Maintenant , j'ai un but dans la vie. Je veux étudier l'économie et la gestion pour ouvrir mon propre commerce , pour faire profiter les gens qui vivent dans l'insalubrité...je veux être un ange plutôt qu'un saligaud . Un aigle plutôt qu'un charognard . Je veux être quelqu'un de meilleur. Bouddhiste...et fier , pour de bonnes raisons.

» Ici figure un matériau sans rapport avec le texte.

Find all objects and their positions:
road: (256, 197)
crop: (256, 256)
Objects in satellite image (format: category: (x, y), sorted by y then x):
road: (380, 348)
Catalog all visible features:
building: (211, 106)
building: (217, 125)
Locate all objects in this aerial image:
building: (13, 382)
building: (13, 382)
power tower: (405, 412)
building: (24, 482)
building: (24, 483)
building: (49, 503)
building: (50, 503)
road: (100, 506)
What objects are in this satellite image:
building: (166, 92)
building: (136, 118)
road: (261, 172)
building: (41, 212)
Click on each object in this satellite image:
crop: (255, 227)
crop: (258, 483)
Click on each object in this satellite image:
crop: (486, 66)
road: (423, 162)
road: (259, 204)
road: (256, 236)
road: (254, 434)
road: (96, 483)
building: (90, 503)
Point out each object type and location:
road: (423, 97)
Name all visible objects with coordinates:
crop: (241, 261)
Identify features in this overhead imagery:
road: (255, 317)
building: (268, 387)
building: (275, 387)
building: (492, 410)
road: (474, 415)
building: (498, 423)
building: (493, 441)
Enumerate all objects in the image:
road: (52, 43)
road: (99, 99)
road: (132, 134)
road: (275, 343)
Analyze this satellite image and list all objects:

Mentalement il y a désormais un fossé entre ce que j'étais et ce que je suis. Je ne parle plus pour ne rien dire. Mes paroles sont devenues couteuses. S'il m'arriver d'enchainer les phrases vous pourriez prendre cela comme un luxe. Un cadeau que je vous offrirai , c'est que je vous considérai comme digne d'intérêt dans ce monde plein de futilités.
- Caliel , 'parait que tu n'révise jamais ? Tu fais comment pour ne pas te ramasser aux examens ?!Avant on disait que j'étais doué. Que j'étais l'Einstein de la famille . Le mec à suivre , le mec à retenir. Je n'étais que le reflet des volontés de mes parents. Aujourd'hui je suis le reflet de moi même : Caliel Aarun. Je suis moi , ça m'est amplement suffisant.
Je n'ai rien d'autre à ajouter. Cambridges ça n'a pas toujours été mon premier choix. Si je suis là c'est uniquement par esprit de contradiction, le grand Joseph Kohen alias mon père disait souvent : " Si tu devais quitter le continent pour fuir cette université , je ne t'en empêcherai pas...mon fils". Mon fils , j'avais un père...austère , aimant...prise de tête. Je lui rend hommage à présent.
Je n'ai rien d'autre à ajouter. Je pense avoir le temps de m'épancher sur le triste de mon passé, les promesses de mon avenir , sur l'harmonie de mon présent...
alors ? Je suis accepté ? La meilleure façon de recouvrer la liberté, c'est de rompre les chaînes qui blessent le cœur et de mettre un terme à son tourment.